Problem to solve:
Within the data below, count every line that includes "href" and report the total alone.
----- Exercise data -----
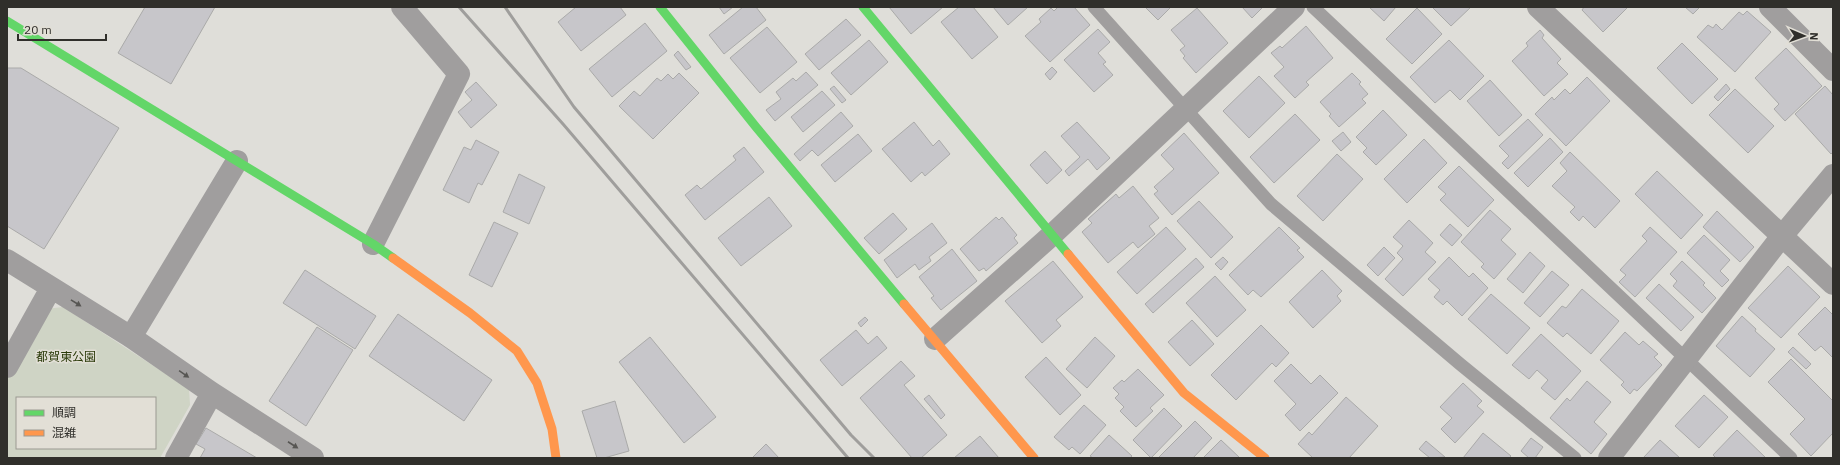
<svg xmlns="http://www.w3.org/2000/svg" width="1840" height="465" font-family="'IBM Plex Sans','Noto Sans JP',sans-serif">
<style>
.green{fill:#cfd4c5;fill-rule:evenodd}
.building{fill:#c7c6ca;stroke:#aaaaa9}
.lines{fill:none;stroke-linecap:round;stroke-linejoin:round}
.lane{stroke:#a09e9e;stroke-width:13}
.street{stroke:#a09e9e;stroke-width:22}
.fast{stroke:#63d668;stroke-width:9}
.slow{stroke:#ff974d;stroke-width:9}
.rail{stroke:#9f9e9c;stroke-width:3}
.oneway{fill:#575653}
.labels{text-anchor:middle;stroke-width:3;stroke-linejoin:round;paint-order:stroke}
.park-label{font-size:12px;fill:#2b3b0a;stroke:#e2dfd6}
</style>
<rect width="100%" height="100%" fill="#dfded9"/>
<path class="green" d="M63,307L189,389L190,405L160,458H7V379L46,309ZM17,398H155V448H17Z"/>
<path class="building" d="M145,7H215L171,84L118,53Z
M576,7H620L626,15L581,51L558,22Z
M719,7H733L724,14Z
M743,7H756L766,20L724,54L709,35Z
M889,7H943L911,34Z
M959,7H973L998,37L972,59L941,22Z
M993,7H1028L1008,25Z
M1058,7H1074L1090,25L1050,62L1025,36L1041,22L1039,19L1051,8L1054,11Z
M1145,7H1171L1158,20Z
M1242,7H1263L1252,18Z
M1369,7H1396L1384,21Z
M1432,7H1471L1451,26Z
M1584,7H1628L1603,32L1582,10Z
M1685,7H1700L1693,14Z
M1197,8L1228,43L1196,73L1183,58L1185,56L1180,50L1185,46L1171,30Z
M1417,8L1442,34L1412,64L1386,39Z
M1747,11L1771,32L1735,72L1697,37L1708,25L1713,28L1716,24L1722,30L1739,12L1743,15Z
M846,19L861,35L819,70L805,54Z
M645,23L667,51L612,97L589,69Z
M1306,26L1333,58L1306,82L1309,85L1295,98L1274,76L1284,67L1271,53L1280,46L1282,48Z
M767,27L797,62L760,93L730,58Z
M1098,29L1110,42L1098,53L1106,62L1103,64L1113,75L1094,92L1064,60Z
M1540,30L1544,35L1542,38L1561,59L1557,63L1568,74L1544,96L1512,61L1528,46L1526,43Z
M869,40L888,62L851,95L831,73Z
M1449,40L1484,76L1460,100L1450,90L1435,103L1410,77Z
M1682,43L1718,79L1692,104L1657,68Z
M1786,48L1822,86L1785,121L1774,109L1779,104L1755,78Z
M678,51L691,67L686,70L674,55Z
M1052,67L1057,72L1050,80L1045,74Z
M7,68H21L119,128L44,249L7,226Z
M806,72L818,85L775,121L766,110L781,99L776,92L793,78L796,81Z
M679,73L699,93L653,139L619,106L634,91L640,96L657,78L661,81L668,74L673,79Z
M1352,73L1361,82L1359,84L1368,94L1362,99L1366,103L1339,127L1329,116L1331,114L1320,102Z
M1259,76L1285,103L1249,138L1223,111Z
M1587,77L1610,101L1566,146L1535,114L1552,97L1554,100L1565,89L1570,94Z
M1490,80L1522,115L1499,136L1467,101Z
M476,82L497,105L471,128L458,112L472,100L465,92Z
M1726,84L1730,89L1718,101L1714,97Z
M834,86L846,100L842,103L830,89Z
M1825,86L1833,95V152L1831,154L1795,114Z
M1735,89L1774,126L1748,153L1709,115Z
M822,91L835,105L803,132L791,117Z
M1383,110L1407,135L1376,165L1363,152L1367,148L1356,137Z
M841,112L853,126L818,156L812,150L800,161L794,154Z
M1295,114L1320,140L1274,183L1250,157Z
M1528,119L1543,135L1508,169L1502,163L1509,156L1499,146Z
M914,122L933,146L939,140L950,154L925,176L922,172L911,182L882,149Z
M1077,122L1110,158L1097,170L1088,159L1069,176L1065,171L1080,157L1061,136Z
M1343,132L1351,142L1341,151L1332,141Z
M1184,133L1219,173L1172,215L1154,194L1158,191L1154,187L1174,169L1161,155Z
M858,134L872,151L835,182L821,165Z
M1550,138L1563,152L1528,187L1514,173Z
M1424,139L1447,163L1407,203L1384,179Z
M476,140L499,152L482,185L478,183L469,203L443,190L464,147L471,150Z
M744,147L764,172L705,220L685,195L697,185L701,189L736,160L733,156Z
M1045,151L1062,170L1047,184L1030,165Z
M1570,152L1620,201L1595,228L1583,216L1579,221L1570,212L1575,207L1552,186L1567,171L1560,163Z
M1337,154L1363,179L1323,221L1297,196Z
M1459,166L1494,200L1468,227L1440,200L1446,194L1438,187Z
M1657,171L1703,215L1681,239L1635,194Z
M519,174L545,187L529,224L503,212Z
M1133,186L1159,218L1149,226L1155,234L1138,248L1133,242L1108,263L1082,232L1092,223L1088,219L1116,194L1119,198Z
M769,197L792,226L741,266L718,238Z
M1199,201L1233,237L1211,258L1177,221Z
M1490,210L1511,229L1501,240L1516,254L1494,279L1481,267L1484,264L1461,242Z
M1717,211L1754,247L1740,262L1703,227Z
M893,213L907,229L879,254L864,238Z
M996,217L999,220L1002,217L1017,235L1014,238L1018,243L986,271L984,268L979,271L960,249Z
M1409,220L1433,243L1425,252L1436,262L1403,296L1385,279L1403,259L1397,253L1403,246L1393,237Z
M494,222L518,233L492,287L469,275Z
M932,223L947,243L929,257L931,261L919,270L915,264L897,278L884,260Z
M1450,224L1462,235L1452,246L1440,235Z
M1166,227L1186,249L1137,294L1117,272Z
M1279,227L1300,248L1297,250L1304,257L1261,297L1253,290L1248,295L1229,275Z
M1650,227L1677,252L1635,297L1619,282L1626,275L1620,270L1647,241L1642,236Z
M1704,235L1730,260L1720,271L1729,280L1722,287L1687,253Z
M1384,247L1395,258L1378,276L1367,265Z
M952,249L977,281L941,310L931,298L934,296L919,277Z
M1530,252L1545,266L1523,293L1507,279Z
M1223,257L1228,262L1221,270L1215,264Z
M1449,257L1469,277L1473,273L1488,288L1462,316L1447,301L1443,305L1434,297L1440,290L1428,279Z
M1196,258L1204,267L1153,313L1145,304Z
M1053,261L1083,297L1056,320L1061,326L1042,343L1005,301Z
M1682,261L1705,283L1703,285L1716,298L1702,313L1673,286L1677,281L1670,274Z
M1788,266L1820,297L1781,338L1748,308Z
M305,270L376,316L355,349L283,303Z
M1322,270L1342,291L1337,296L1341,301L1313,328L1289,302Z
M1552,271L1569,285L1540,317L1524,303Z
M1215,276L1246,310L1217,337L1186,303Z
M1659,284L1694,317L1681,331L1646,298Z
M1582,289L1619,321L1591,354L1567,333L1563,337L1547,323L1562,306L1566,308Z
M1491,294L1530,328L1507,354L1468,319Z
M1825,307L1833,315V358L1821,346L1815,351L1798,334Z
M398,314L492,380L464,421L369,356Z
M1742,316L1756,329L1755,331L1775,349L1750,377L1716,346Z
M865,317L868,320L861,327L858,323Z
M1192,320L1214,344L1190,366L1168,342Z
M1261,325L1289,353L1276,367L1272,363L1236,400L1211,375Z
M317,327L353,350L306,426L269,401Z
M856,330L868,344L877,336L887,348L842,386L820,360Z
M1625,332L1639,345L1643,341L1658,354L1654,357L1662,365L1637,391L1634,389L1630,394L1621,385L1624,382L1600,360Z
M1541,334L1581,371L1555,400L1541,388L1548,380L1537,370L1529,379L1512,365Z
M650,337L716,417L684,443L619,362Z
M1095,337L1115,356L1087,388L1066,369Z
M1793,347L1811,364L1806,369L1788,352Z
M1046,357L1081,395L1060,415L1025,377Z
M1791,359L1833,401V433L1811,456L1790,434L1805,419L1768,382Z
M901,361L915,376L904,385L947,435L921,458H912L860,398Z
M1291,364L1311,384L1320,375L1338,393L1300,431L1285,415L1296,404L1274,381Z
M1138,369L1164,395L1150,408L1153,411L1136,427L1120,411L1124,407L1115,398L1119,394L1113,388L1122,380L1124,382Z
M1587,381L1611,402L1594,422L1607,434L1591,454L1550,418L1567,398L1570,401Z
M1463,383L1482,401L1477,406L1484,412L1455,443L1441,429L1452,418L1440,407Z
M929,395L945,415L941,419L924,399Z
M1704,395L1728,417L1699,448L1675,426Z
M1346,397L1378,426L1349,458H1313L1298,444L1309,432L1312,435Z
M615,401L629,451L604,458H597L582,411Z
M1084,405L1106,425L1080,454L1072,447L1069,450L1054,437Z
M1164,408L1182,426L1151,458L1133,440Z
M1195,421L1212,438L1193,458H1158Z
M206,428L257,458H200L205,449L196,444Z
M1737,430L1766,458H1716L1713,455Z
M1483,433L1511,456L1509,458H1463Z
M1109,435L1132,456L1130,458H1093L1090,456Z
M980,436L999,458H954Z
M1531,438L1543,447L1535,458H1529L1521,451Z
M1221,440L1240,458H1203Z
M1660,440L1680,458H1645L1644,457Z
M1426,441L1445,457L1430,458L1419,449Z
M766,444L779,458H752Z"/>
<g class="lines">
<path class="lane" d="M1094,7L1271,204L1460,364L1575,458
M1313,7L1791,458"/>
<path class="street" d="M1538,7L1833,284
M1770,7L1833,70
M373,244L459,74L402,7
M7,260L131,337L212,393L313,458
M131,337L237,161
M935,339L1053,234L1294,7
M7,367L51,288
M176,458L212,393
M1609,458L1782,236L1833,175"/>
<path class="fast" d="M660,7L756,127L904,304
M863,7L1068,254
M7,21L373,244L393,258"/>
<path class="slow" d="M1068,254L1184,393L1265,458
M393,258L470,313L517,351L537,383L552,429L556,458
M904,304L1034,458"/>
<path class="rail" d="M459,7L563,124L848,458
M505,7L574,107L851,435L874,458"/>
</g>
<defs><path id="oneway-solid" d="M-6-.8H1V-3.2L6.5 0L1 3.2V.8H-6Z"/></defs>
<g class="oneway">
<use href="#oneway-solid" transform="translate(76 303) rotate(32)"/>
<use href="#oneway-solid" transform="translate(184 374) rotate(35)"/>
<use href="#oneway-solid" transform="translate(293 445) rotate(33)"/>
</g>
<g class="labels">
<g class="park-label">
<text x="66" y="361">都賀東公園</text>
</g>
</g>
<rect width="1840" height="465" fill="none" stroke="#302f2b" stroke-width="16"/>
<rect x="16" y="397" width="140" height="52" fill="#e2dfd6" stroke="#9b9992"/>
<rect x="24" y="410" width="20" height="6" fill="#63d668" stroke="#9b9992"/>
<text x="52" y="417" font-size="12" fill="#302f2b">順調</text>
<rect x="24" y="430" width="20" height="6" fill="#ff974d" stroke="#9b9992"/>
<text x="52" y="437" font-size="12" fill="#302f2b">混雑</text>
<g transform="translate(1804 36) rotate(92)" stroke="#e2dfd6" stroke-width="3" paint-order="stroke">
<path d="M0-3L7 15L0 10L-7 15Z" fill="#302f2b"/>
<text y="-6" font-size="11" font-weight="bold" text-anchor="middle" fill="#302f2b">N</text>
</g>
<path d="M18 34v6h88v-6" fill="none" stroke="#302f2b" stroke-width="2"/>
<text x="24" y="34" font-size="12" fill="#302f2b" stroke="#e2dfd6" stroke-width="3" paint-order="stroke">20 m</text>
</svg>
-----
Expected answer:
3